FESTIVALS AND SCREENINGS
Blickle Kino im 21er Haus des Belvedere Wien
Werkstattkino München
Projektraum-Lotte Stuttgart
DOK.forum Filmschulfestival München
Traube-Janesc Kultursonntag Südtirol
41 Parallelo Screenings New York
Duisburger Filmwoche
Napoli Film Festival best short documentary
Dokumentarfilmwoche Hamburg
AWARDS
Best Short Documentary at Napoli Film Festival
JURY STATEMENT
The lyrical story of a city starts a passionate search of the innocence and fragility of the volcanic creatures, which are daily exposed to the fights, rituals and vices of the metropolis. It is a documentary film as intensive as a spiritual, but never excessive. By alternating fragments that are loaned from video art with others from classically observing documentary films a fiction that is truer than true is created.
Judging panel: Andrea Zanoli (Documentary film producer, collaborator at Lab 80 film and Bergamo Film Meeting), Arturo Lando (Journalist, film critic and associate professor of Sociology) and Gianni Valentino (Journalist and culture producer)
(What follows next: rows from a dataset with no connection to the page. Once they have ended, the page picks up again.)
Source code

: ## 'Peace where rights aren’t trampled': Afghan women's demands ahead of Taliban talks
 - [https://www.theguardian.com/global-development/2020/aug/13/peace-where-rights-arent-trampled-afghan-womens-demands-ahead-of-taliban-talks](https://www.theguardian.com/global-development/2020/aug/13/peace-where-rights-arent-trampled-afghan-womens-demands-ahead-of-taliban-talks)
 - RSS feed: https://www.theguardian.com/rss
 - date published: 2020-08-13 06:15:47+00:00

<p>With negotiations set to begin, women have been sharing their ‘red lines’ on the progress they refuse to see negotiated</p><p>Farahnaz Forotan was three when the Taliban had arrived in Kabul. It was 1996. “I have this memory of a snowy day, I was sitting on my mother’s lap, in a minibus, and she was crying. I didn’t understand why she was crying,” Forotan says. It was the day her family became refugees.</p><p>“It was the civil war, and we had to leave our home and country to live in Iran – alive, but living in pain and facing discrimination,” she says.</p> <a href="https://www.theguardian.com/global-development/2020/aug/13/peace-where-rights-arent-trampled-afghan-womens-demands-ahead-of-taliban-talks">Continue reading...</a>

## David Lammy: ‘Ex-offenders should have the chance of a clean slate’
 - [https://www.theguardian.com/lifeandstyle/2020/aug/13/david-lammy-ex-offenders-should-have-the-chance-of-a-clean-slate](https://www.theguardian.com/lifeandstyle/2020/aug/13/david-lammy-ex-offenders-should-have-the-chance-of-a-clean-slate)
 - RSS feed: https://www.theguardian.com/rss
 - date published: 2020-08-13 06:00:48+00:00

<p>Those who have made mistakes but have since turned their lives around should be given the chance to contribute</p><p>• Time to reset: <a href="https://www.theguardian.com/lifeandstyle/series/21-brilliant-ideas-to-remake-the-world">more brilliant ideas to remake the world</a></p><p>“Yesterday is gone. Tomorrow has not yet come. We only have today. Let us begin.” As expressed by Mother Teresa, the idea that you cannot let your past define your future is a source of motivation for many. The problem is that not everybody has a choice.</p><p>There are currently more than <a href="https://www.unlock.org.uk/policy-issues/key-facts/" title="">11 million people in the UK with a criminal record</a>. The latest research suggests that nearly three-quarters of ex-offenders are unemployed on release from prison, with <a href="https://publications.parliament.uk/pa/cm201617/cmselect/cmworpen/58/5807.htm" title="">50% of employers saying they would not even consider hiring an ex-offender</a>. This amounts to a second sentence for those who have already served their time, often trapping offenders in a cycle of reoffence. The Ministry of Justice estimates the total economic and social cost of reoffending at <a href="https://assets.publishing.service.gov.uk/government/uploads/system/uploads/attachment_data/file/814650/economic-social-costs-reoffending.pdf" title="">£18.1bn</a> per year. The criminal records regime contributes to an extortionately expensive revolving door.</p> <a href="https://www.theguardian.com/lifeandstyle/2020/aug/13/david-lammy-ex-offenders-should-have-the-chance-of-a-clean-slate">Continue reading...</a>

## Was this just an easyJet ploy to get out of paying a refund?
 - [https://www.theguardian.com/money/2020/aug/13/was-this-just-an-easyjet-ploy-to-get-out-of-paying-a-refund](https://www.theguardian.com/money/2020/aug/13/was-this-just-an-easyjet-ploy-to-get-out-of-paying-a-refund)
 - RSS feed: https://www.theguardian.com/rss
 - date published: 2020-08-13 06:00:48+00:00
PRESS A paralyzed and statical Naples
A lot has been and will still be spoken from and about Naples in documentary works. Martin Prinoth with his film „Le creature del Vesuvio“– a production of HfbK Hamburg – takes a very special and vigilant look at the city. The young film maker was born in Bozen and lives in Germany. The documentary film from Prinoth consists of carefully chosen pictures and camera angles. It switches between long scenes, landscape shots and crowds and finally a blue screen scene showing two brothers fishing on ocean cliffs. The narration highlights the mentality of people who are formed by criminality, lack of education and a deep religiousness. In other words an archaic Naples connected with its traditions. The film describes a status of immobility affecting everyday life and thereby allowing the local “malavita“(criminality) to act undisturbed. The producer forgoes interviews and journalistic argumentation but instead moves with his camera into the city to capture the sometimes empty and at other times populated rooms, quarters, streets and the ocean.